**AVAILABLE RECORDS:**
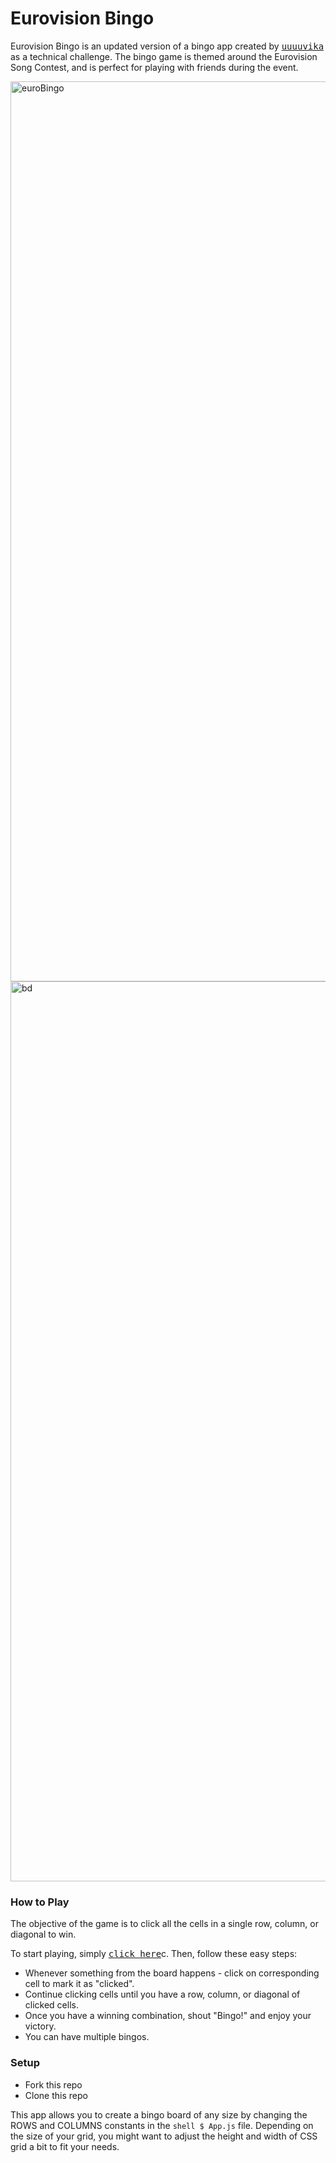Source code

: # Eurovision Bingo

Eurovision Bingo is an updated version of a bingo app created by <kbd><a href="https://github.com/uuuuuvika">uuuuvika</a></kbd> as a technical challenge. The bingo game is themed around the Eurovision Song Contest, and is perfect for playing with friends during the event.

<img width="1440" alt="euroBingo" src="https://user-images.githubusercontent.com/47716922/219062572-6ab20000-73ee-4c8e-98f8-0698a420c2d4.png">

<img width="1440" alt="bd" src="https://user-images.githubusercontent.com/47716922/219062600-cb4784e1-d6f2-4f1e-adb8-79ce2e2927fd.png">

### How to Play
The objective of the game is to click all the cells in a single row, column, or diagonal to win. 

To start playing, simply <kbd><a href="https://uuuuuvika.github.io/bingo-fever/">click here</a></kbd>c. Then, follow these easy steps:

- Whenever something from the board happens - click on corresponding cell to mark it as "clicked".
- Continue clicking cells until you have a row, column, or diagonal of clicked cells.
- Once you have a winning combination, shout "Bingo!" and enjoy your victory.
- You can have multiple bingos.

### Setup
- Fork this repo
- Clone this repo

This app allows you to create a bingo board of any size by changing the ROWS and COLUMNS constants in the ```shell $ App.js``` file. Depending on the size of your grid, you might want to adjust the height and width of CSS grid a bit to fit your needs.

**WORK ITEM:**
Set down only the lines above that fall between the line holding "- You can have multiple bingos." and the line holding "- Clone this repo", inclusive, keeping each exact.

**OUTPUT OF THE EXERCISE:**
- You can have multiple bingos.

### Setup
- Fork this repo
- Clone this repo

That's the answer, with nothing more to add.